Несколько дней были мы заняты разоблачением тайны. Мы обратились и к Митьке-плотнику. Он был пьян. Узнав, зачем мы пришли, он расхохотался.
— Вот вы говорите, высшей силы нет… Вот вам факт, а не реклама. Бес действует довольно нахально…
— Какой бес? Это — аппарат, — говорю ему.
— А откуда ты знаешь? — вдруг спросил он с удивлением.
— Да уж знаю.
— Нет, не знаешь.
— Нет, знаю.
— Давай на спор.
— Давай.
— На три бутылки самогону.
— Идет…
— Ну, говори, какой аппарат? — спрашивает он.
— Электрический аппарат, — говорю я, — и управляют им из города.
— Вот и выходит — дурак. Тащи три бутылки. Я вам расскажу, какое это электричество…

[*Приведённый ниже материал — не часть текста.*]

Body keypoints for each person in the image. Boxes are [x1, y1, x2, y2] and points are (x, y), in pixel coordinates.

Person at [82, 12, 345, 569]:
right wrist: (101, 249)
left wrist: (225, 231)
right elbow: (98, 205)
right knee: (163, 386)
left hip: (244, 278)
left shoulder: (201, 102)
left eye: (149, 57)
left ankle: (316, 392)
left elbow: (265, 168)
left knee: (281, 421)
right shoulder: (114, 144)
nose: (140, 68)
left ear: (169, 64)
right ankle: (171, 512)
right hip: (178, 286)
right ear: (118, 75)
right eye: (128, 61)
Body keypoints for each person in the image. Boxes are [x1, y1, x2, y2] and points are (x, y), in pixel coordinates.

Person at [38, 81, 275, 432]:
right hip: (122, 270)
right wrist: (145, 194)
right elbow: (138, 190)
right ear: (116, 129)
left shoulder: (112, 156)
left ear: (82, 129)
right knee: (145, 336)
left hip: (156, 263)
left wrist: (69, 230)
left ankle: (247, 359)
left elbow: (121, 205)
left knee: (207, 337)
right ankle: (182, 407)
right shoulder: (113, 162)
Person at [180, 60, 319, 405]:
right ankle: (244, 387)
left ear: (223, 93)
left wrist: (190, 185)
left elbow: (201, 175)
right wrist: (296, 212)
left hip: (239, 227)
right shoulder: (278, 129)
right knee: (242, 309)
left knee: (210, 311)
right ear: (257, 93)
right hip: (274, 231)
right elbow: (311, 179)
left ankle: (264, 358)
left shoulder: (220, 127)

Мы принесли три бутылки. Он выпил одну и сказал:
— Это истинный факт, что у Комарихи изба стонет. Это моя работа, — он завернул цигарку и передохнул от удовольствия. — В паз, у самого карниза, который я осенью чинил, вставил я бутылочное горлышко. Ветер дует — завывание, вздохи и прочая музыка, а дуры бабы думают, что это леший… Антиресный народ.